For me, I am less “fruitful” when I am monogamous or celibate. I am crankier, more restless, more impatient, more self-centered, rougher, more impulsive. In Amy and Dave, I have found the family that allows me to bear fruit, and they also report that they are happier for having me around. I understand myself to be called to be part of this family.

Doesn’t Christianity have rules against our kind of family? Yes. Scripture doesn’t defend it, and historical tradition has consistently spoken against it. But Jesus spoke very clearly and firmly on the nature of rules. They exist for the purpose of making people’s lives better. They do not exist for the purpose of proving people’s obedience. Rules were, in fact, the very first thing the early Church had a crisis over: the question of whether people had to become Jewish first, before they could become Christian. And the answer the early Church settled on was, no, they don’t. God is too important to place barriers in front of people who have decided they want to try to trust in God. Do they show the fruit of the Spirit? Okay, then, they’re in, rules or no rules.

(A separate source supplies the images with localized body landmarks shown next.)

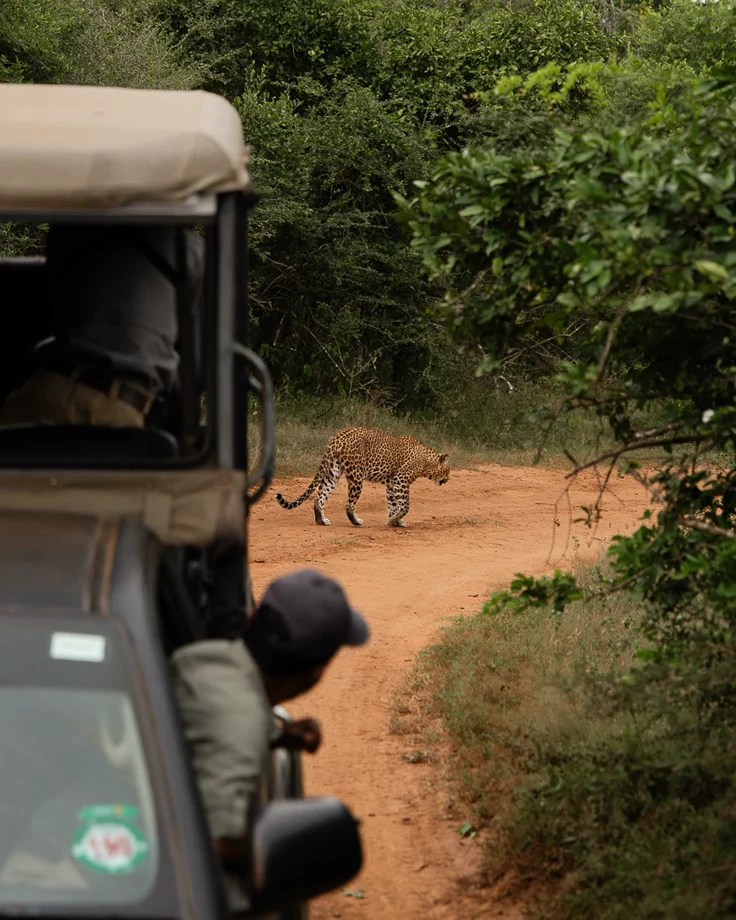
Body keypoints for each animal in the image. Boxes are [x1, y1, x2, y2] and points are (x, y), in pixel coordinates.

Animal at [275, 425, 450, 527]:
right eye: (447, 470)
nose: (448, 480)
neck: (426, 461)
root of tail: (337, 437)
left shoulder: (392, 483)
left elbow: (393, 504)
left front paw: (395, 521)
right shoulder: (400, 480)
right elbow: (405, 505)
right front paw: (394, 520)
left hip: (333, 472)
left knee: (320, 496)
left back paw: (321, 520)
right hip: (356, 476)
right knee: (349, 504)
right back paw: (356, 521)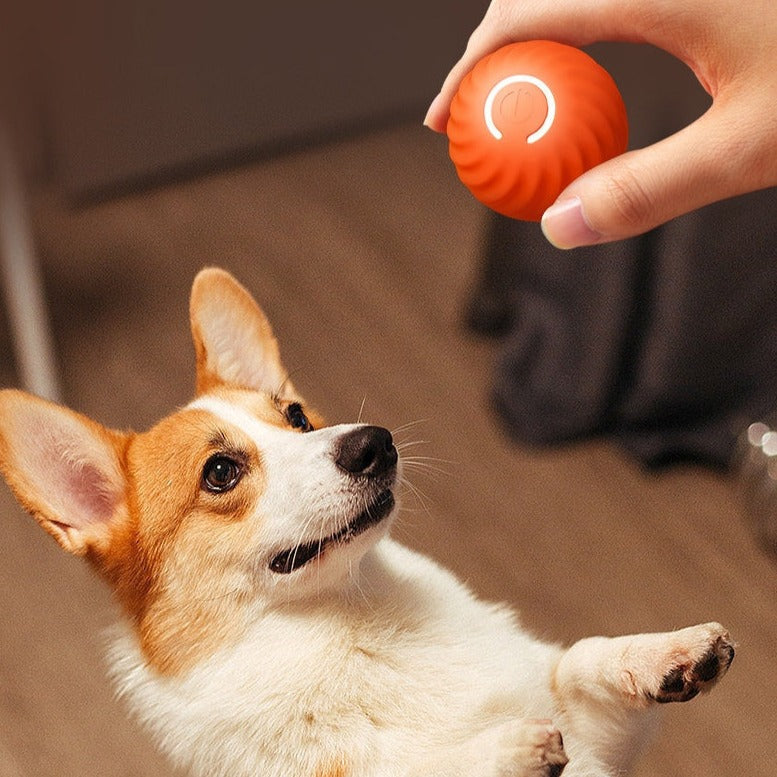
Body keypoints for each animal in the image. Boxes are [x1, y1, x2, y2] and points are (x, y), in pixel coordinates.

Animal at [0, 268, 732, 776]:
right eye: (221, 473)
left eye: (296, 415)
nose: (375, 442)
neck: (356, 623)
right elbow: (421, 770)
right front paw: (500, 749)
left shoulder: (595, 733)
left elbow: (580, 659)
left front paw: (673, 652)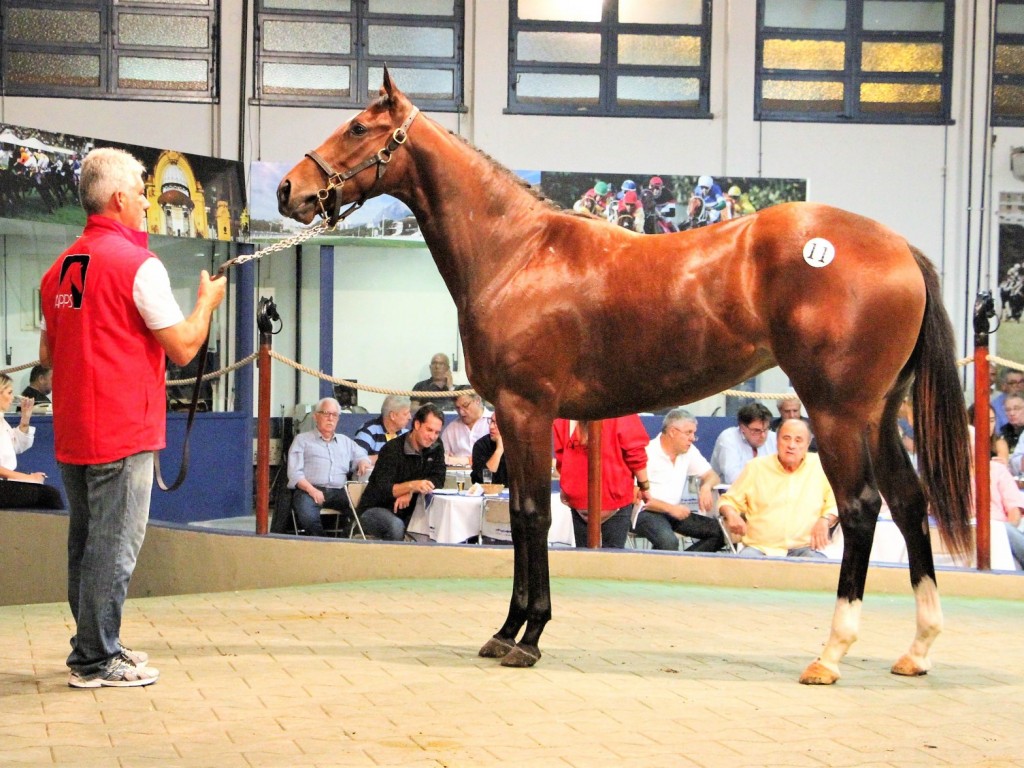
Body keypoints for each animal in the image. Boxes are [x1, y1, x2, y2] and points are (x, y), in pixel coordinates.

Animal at [276, 72, 970, 684]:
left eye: (358, 126)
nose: (288, 189)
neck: (516, 252)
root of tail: (900, 248)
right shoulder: (515, 415)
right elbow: (523, 513)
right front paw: (507, 631)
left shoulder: (527, 409)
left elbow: (532, 514)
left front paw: (527, 636)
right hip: (880, 415)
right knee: (910, 504)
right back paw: (919, 649)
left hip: (839, 412)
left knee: (861, 510)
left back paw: (831, 654)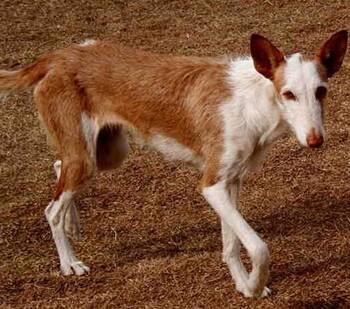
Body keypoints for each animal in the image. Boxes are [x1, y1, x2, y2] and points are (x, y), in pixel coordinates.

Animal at [0, 30, 348, 296]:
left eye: (321, 91)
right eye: (288, 94)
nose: (316, 140)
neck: (254, 102)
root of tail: (59, 56)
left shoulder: (229, 183)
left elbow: (231, 245)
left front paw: (242, 285)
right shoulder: (212, 185)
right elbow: (259, 248)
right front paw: (252, 284)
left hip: (105, 153)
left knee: (59, 168)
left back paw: (72, 222)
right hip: (87, 159)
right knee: (51, 209)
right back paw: (69, 262)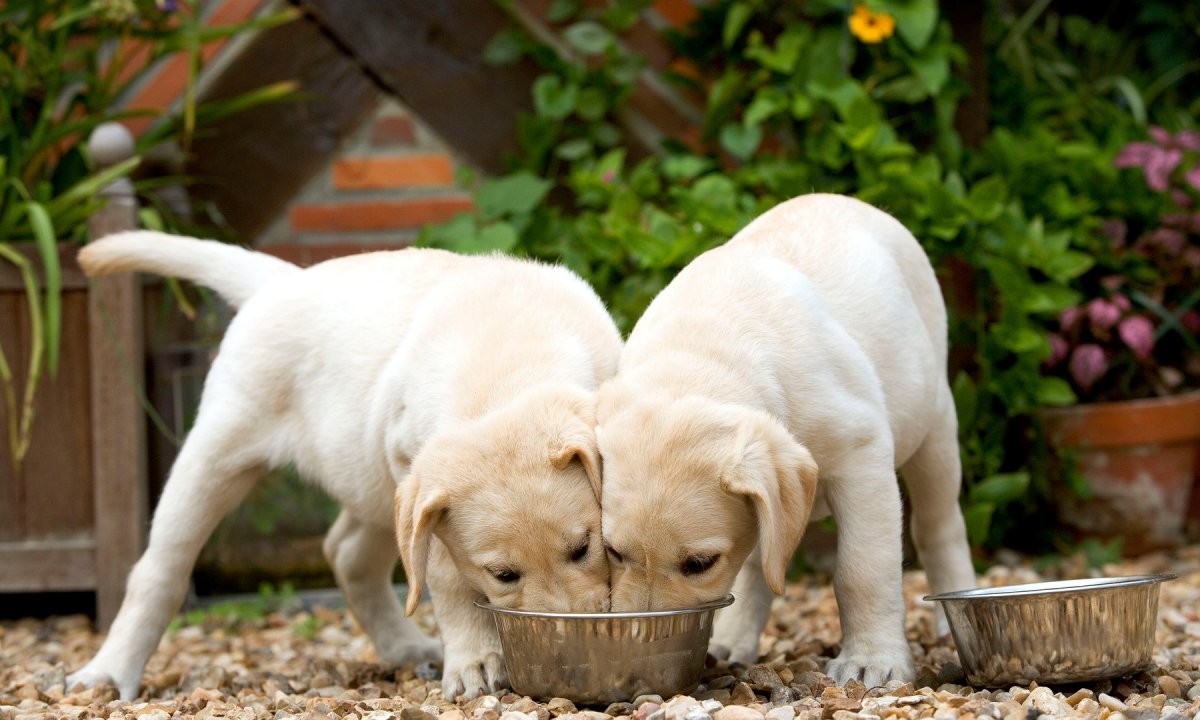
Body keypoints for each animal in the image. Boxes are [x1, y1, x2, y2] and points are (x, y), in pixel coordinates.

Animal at [65, 229, 619, 696]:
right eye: (504, 575)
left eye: (583, 548)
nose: (567, 649)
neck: (508, 368)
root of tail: (281, 280)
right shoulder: (417, 480)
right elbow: (446, 577)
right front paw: (476, 660)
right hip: (218, 452)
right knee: (159, 569)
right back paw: (108, 671)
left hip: (372, 482)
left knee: (347, 552)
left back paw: (402, 645)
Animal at [595, 193, 979, 686]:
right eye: (613, 552)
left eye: (699, 564)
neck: (701, 355)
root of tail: (843, 199)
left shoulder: (862, 453)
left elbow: (863, 568)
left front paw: (872, 660)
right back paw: (733, 639)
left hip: (934, 427)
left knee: (939, 525)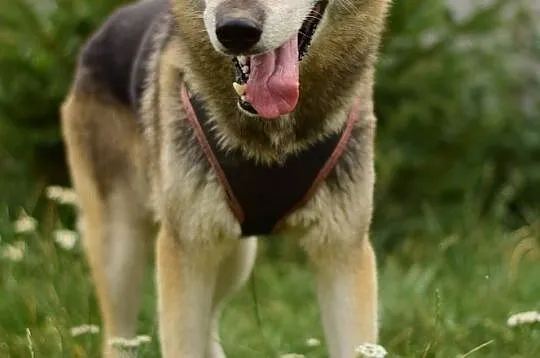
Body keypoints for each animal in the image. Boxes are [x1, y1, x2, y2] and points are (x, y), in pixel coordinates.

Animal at [60, 0, 388, 356]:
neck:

Martin Luther King, Jr. famously said that the arc of history is long, but it bends towards justice. The same is true of theology. Christianity has bent towards freedom for people of all races, towards greater equality for women, towards acceptance of monogamous loving relationships among people of any gender. Christianity will bend towards acceptance of polyamory. I just happen to be out on the farthest edge of that curve, at the moment. It’s not where I would prefer to be, but it appears to be where I am called to be. I trust in God. I am polyamorous; I am Christian; I couldn’t give up my family without destroying my faith, and I couldn’t give up my faith without destroying my ability to be a good husband and father and partner. There’s really not much to reconcile, in the end.